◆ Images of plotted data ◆
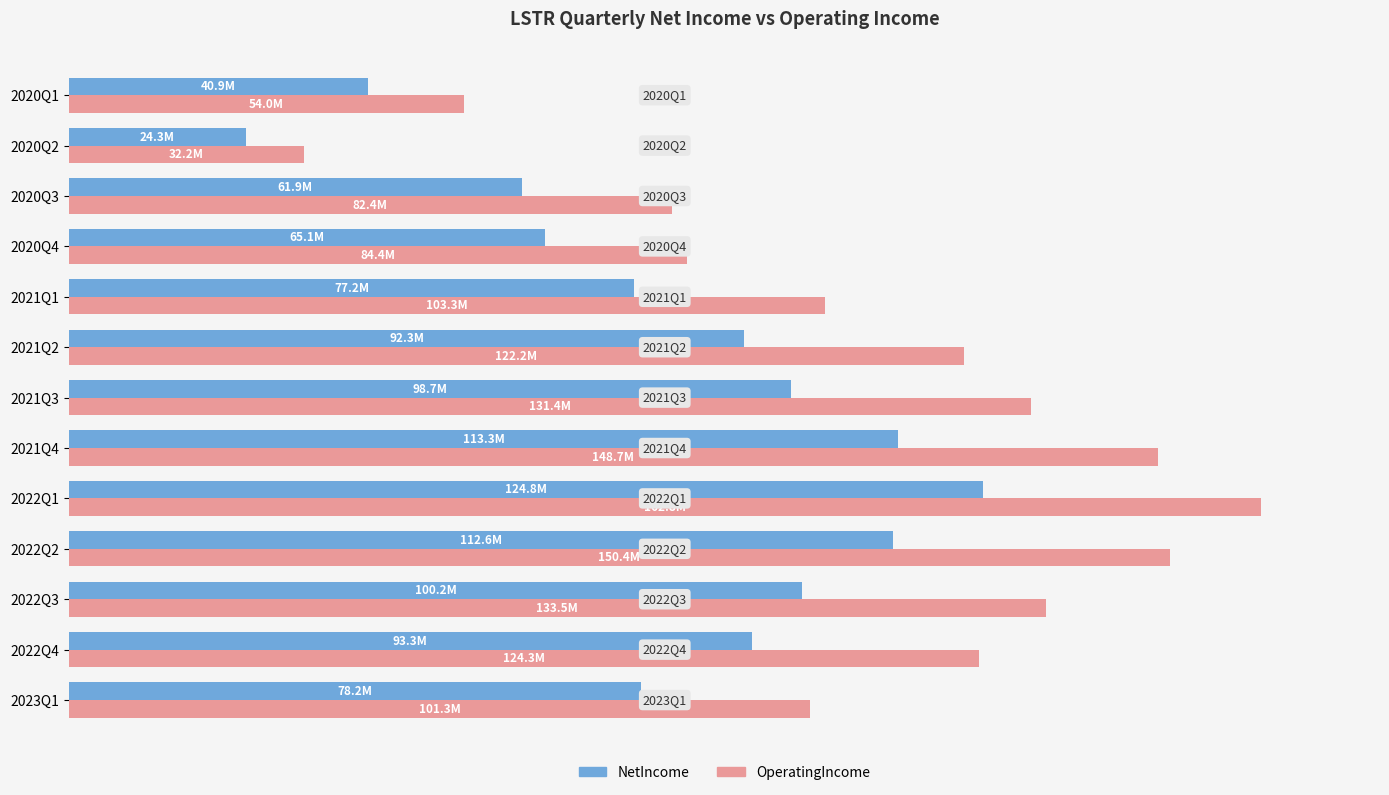

What are all the series names shown in the legend?

NetIncome, OperatingIncome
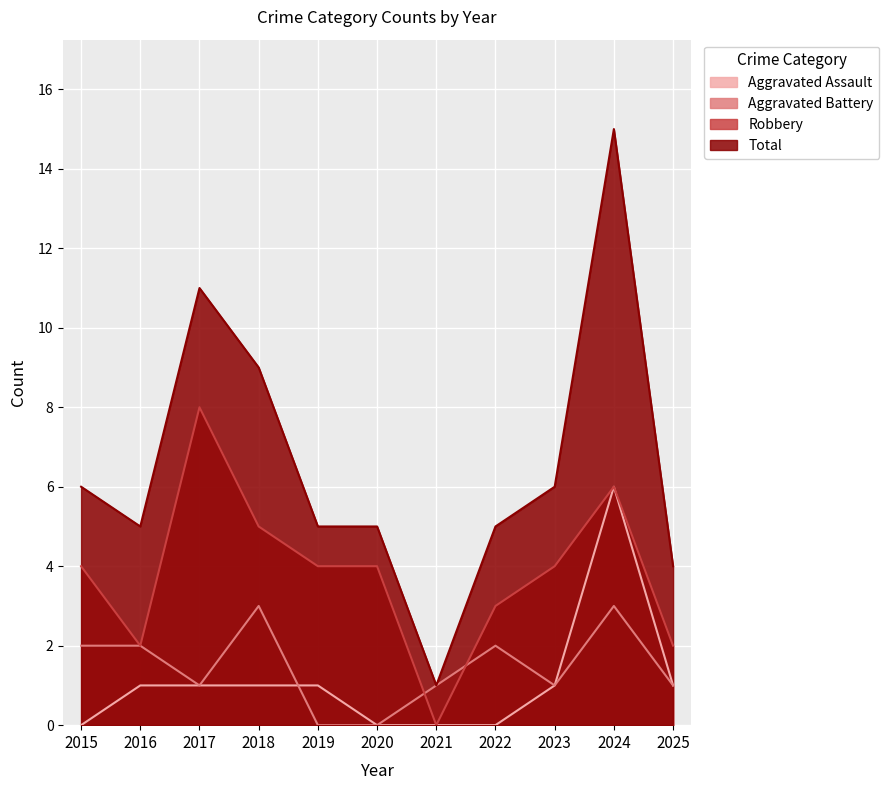

At which label is Aggravated Assault closest to 3?

2016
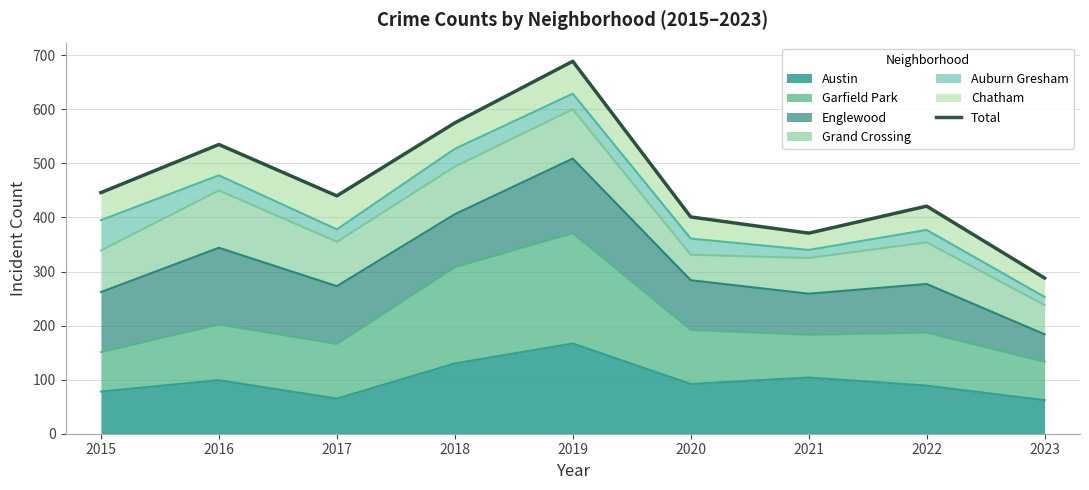

True or false: the data has more than 0 interior local peaks.

True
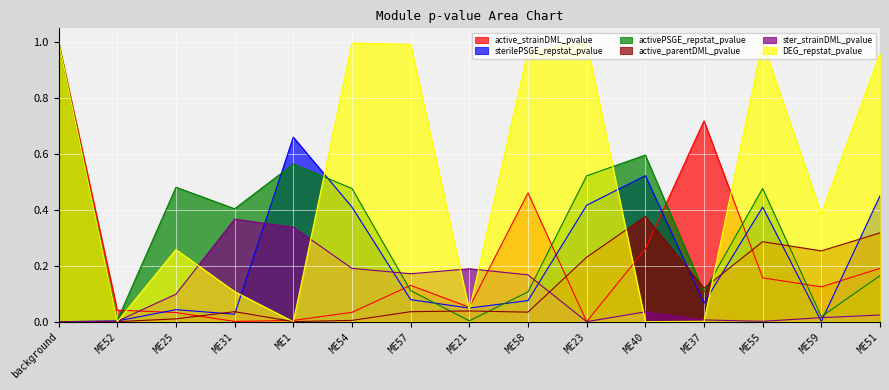

How many data points in sterilePSGE_repstat_pvalue are above 0?

14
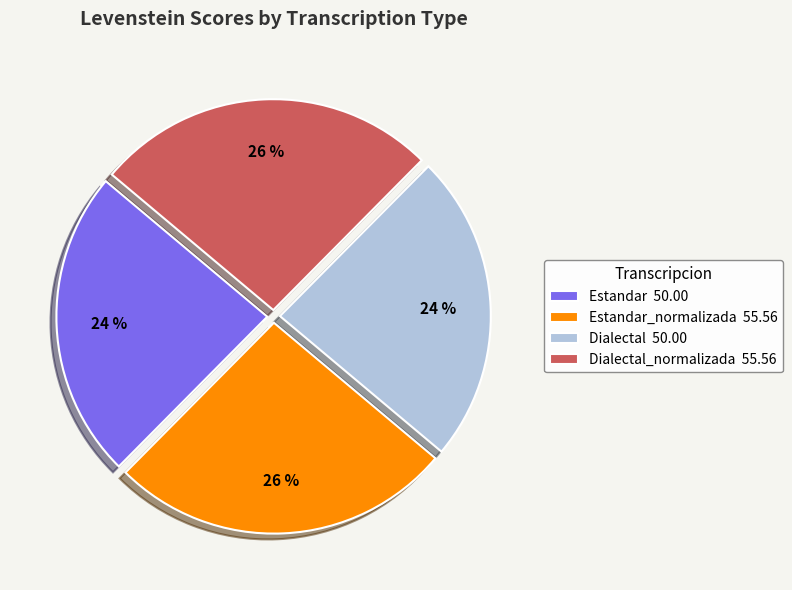

To the nearest percent, what portion does Estandar 50.00 represent?

24%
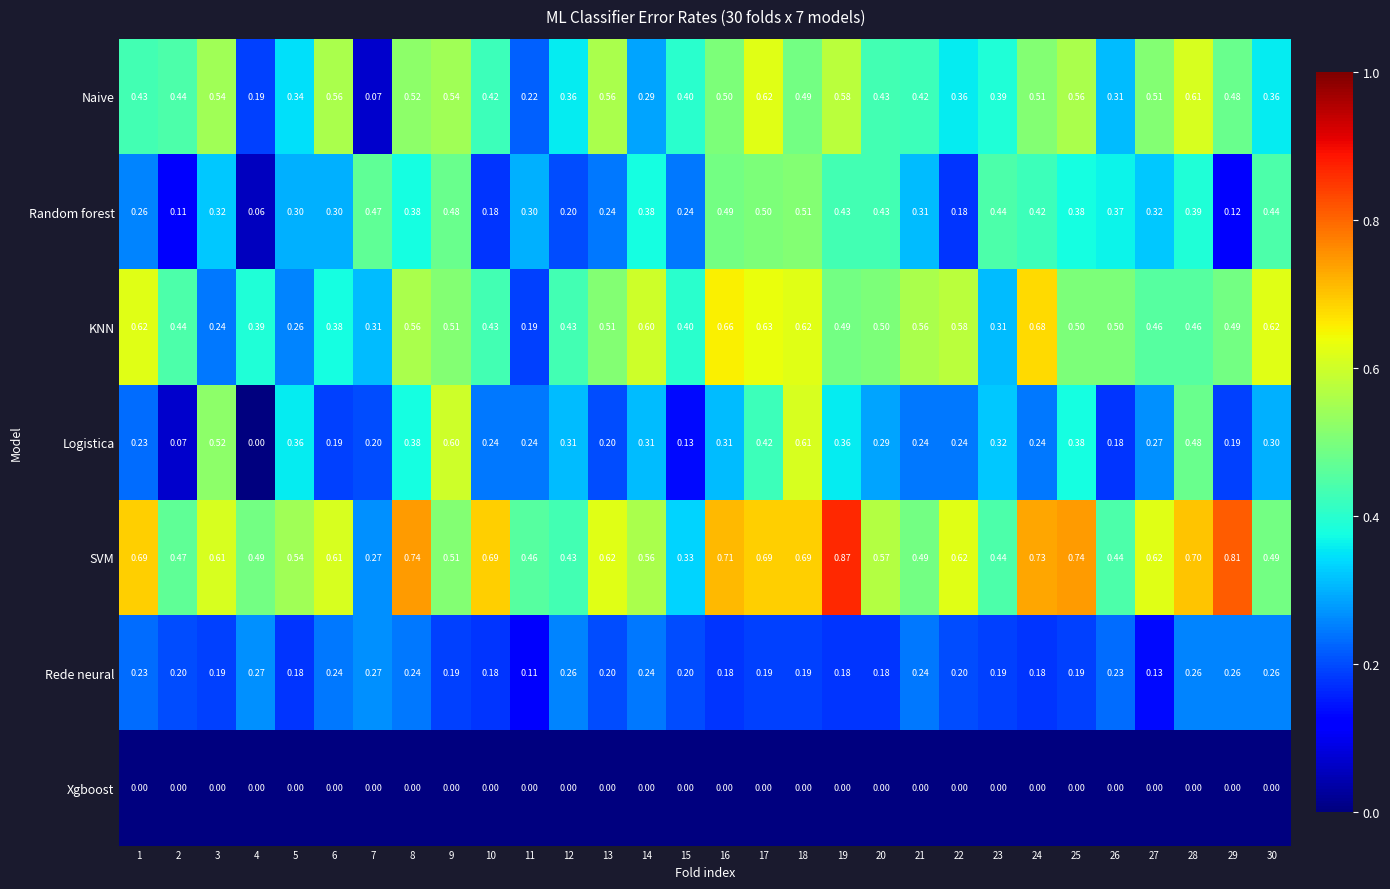

Which series changed the most between 10 and 29?

SVM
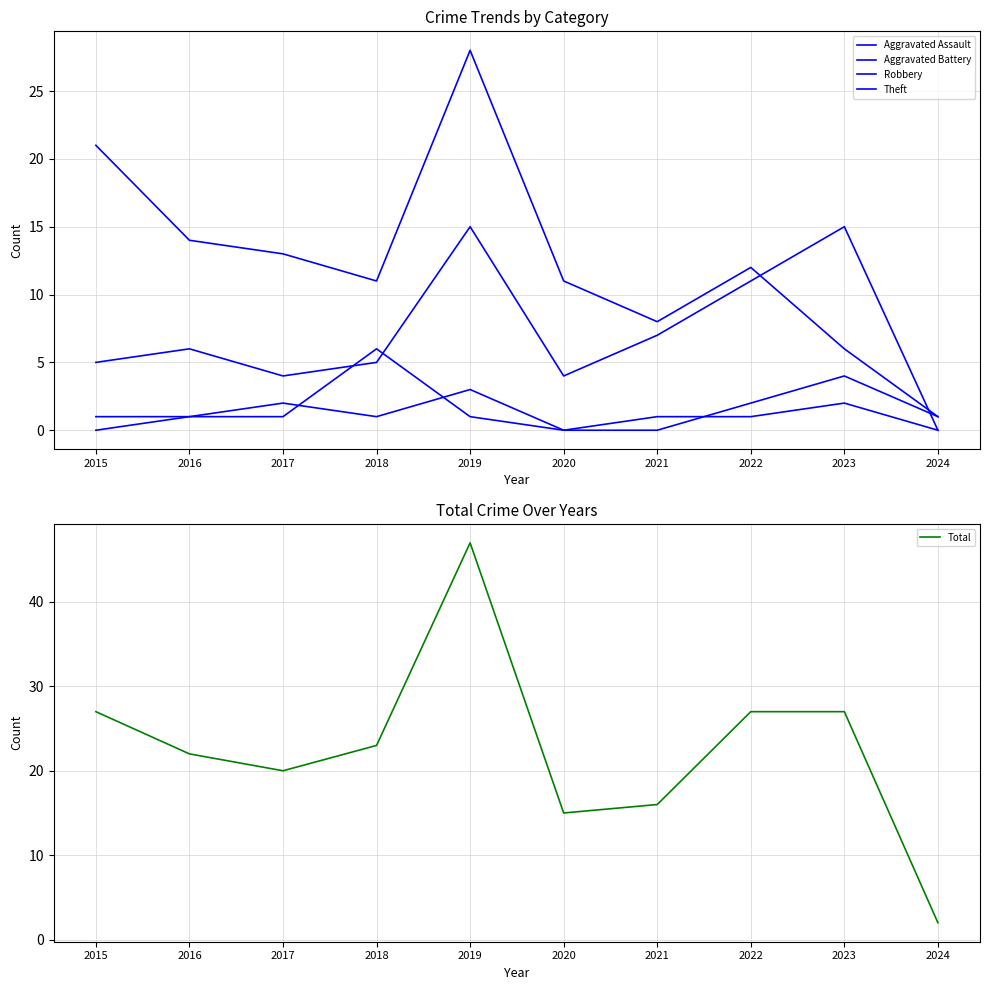

How many distinct data groups are displayed?

5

◆ Assignment ◆
Can you quote every line of the data above word for word, leaving out the pictures?

◆ Response to the exercise ◆
What are all the series names shown in the legend?

NetIncome, OperatingIncome

At which label is Aggravated Assault closest to 3?

2016

True or false: the data has more than 0 interior local peaks.

True

How many data points in sterilePSGE_repstat_pvalue are above 0?

14

To the nearest percent, what portion does Estandar 50.00 represent?

24%

Which series changed the most between 10 and 29?

SVM

How many distinct data groups are displayed?

5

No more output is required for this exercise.